• [TASK DIRECTIONS]: Using the records below, write out again exactly the lines that begin at the line containing "M190EG01 V0" and end at the line containing "1300:1(typ) | |", and no other lines.

• [Data extracted from a collection]:
____

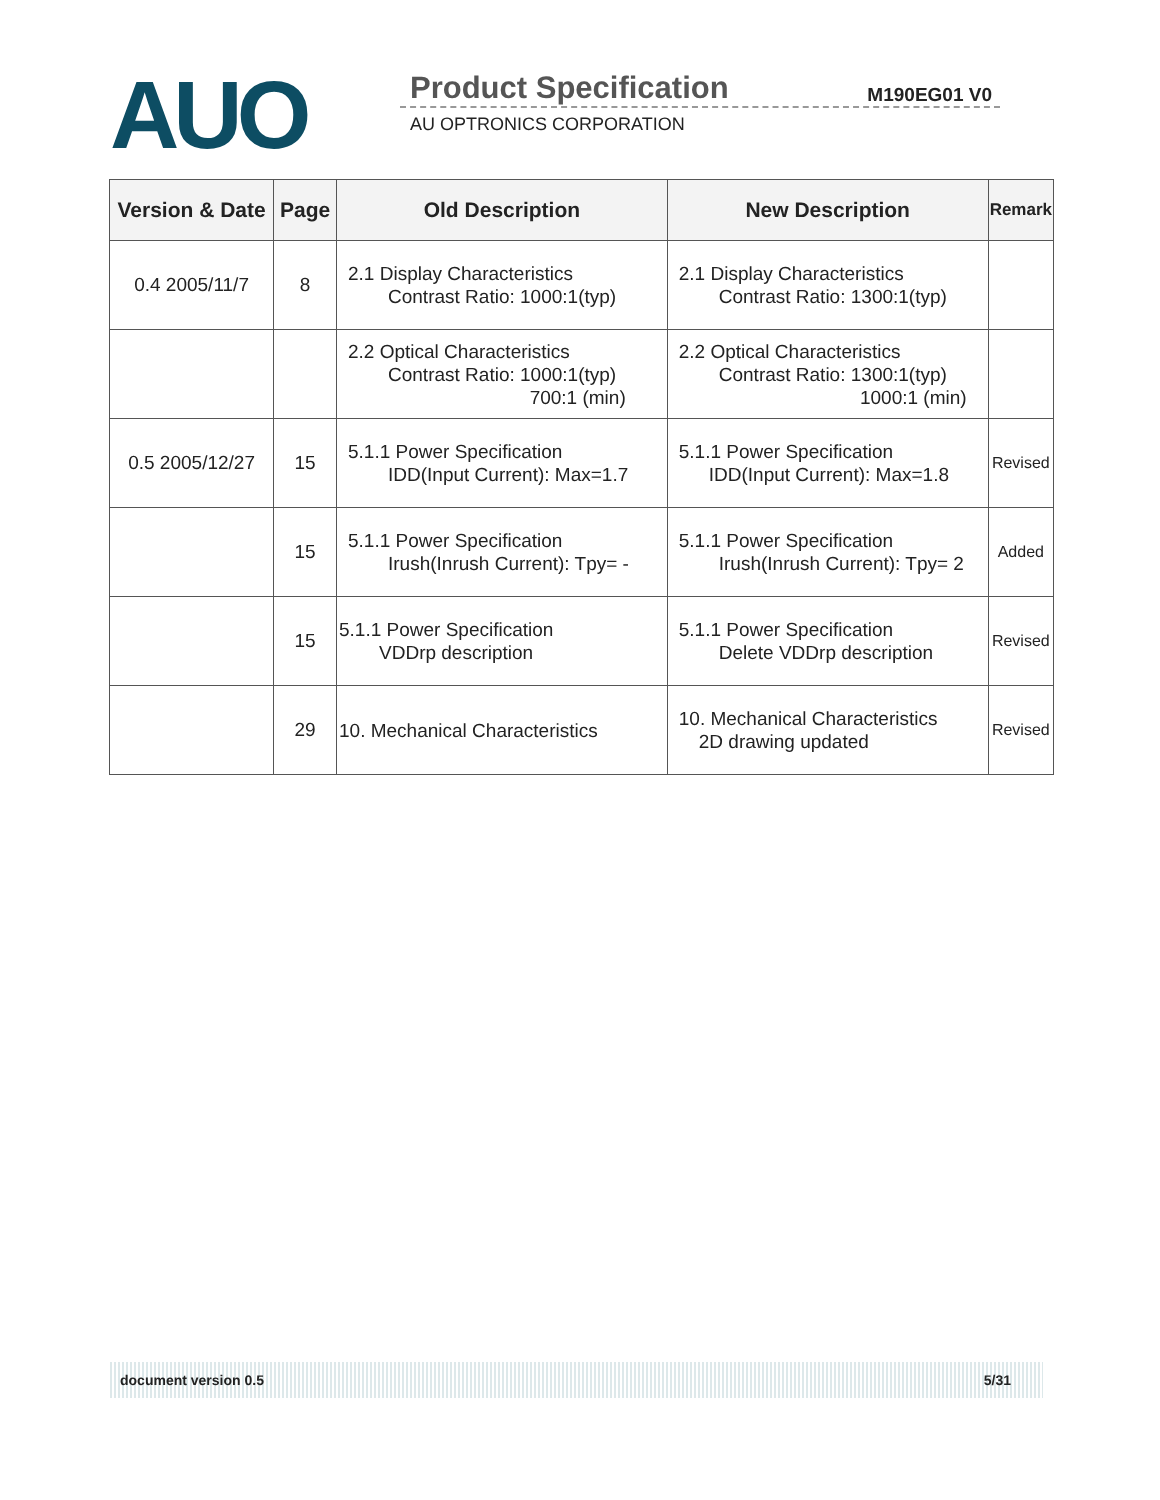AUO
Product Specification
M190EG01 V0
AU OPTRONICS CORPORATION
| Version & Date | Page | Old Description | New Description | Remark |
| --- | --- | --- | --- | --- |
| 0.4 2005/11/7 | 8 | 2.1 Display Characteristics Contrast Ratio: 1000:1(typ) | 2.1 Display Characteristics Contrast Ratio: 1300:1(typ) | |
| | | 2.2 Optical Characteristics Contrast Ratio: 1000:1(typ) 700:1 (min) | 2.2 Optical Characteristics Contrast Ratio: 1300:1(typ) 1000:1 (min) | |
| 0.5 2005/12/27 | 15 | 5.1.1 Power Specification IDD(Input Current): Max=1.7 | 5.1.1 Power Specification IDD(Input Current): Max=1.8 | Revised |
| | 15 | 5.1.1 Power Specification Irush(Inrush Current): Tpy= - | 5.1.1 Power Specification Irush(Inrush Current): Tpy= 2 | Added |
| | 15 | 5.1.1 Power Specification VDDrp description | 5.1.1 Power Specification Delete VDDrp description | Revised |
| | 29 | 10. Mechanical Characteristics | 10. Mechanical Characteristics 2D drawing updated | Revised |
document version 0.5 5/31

____

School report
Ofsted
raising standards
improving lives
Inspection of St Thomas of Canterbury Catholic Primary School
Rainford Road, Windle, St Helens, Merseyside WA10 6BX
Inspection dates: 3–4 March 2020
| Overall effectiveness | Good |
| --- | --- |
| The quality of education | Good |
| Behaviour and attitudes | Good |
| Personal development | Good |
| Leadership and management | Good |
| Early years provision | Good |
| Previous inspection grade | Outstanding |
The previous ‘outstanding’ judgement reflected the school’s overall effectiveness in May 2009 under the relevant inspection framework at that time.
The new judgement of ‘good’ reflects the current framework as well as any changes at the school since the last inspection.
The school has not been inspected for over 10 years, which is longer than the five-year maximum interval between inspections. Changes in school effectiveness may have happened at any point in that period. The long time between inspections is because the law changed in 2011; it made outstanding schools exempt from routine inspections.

____

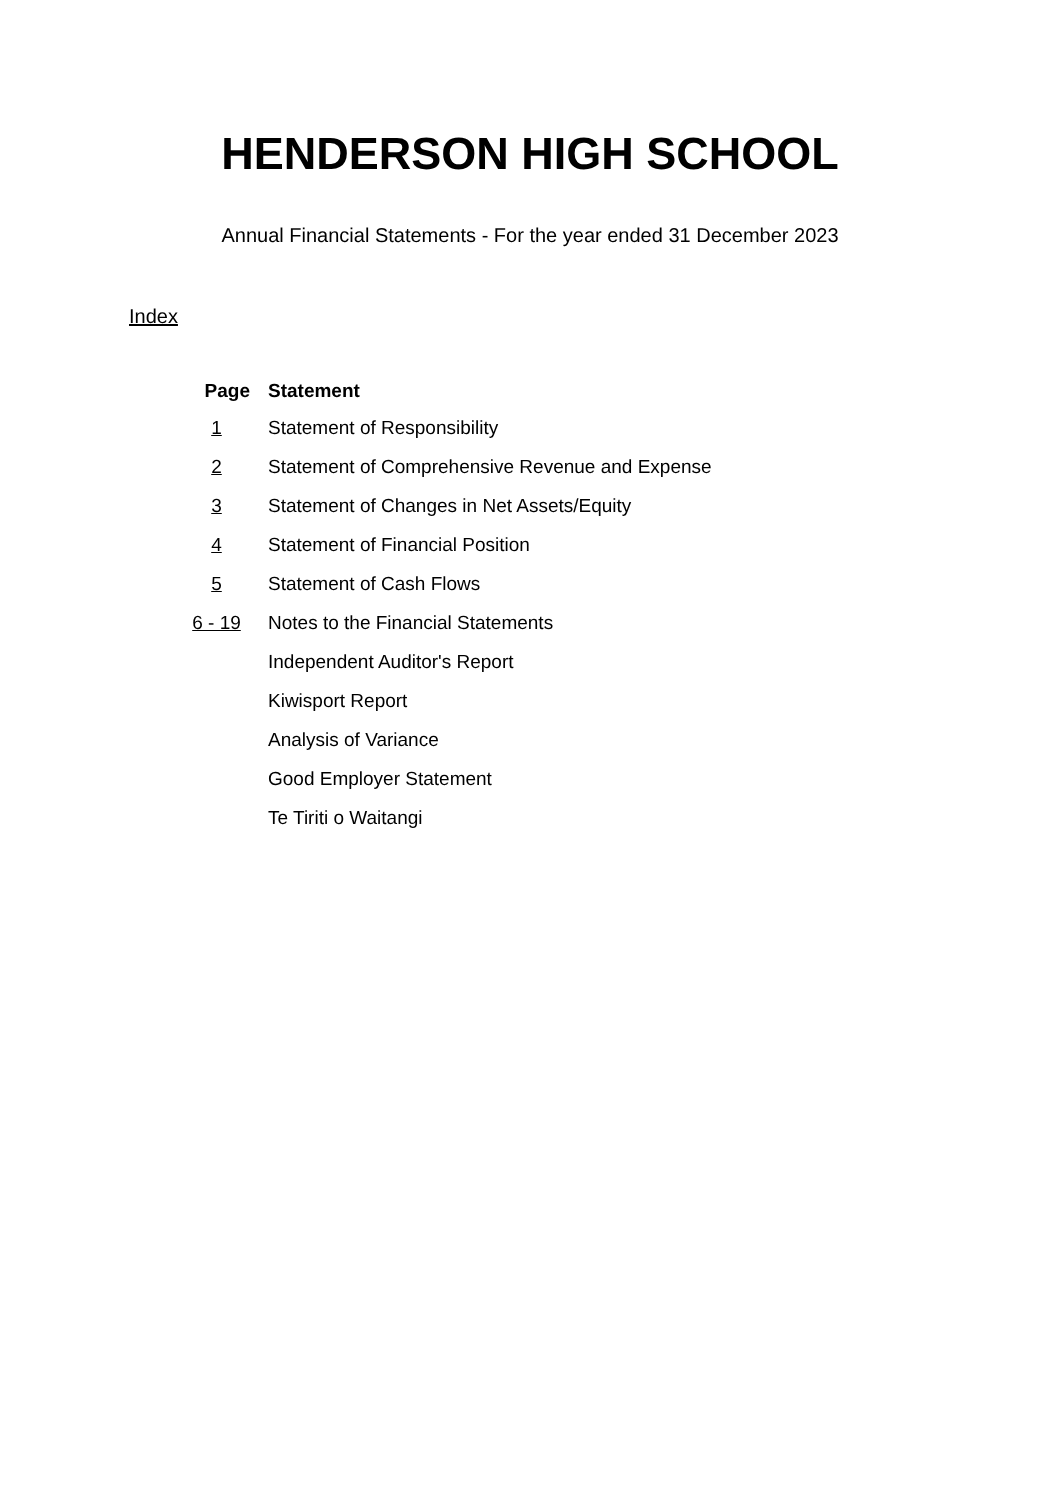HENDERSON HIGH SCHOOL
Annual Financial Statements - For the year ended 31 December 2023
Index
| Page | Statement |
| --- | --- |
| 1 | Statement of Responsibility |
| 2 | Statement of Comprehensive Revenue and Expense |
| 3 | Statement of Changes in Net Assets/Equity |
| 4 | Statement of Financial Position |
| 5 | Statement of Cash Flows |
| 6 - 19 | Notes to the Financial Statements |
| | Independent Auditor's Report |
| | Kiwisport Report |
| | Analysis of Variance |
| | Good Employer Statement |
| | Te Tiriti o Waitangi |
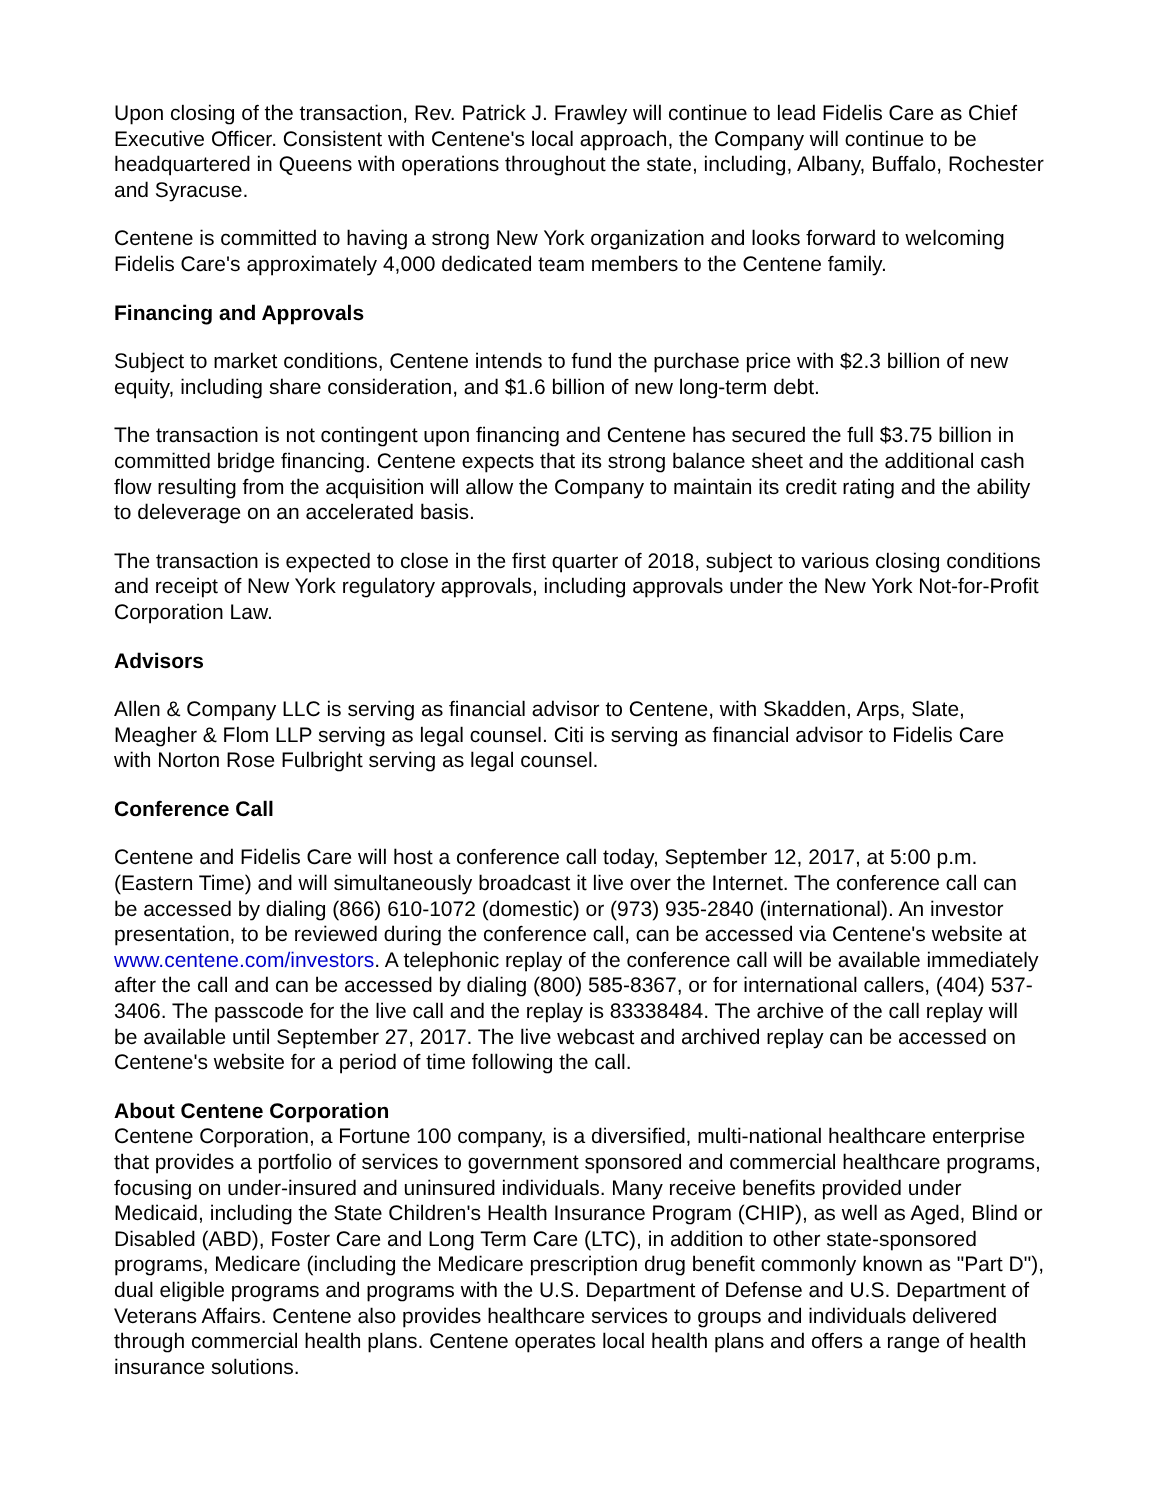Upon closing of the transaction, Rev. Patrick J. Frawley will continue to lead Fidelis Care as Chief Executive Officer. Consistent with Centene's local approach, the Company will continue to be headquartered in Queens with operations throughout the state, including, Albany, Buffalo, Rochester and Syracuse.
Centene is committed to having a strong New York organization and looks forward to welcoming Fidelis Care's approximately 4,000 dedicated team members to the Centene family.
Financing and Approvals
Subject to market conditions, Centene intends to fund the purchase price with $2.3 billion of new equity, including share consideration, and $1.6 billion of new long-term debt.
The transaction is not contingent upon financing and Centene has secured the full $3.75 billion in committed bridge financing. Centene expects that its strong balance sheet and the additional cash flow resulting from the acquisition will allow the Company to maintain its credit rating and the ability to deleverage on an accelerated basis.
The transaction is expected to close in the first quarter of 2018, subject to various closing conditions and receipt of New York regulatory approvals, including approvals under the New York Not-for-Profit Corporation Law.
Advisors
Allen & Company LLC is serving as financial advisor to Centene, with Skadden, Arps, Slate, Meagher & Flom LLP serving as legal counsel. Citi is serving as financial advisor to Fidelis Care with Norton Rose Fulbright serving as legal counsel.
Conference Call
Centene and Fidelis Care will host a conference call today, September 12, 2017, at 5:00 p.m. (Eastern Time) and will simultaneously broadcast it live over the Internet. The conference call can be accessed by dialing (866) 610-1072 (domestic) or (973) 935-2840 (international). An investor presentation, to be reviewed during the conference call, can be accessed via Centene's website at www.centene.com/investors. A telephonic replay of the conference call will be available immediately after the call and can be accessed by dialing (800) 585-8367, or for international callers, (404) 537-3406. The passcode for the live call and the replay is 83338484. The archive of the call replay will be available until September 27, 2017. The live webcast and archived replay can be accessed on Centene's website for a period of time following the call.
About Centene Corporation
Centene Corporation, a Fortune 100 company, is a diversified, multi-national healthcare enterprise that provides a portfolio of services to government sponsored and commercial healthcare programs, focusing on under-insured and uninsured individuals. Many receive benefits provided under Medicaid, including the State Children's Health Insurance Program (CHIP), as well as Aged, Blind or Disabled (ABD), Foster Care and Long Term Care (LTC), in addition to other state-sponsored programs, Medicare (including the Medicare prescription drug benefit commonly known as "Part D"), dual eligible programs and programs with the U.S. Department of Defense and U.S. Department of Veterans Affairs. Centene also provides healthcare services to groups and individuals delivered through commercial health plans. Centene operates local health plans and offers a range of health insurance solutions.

____

• [ANSWER AREA]:
M190EG01 V0
AU OPTRONICS CORPORATION
| Version & Date | Page | Old Description | New Description | Remark |
| --- | --- | --- | --- | --- |
| 0.4 2005/11/7 | 8 | 2.1 Display Characteristics Contrast Ratio: 1000:1(typ) | 2.1 Display Characteristics Contrast Ratio: 1300:1(typ) | |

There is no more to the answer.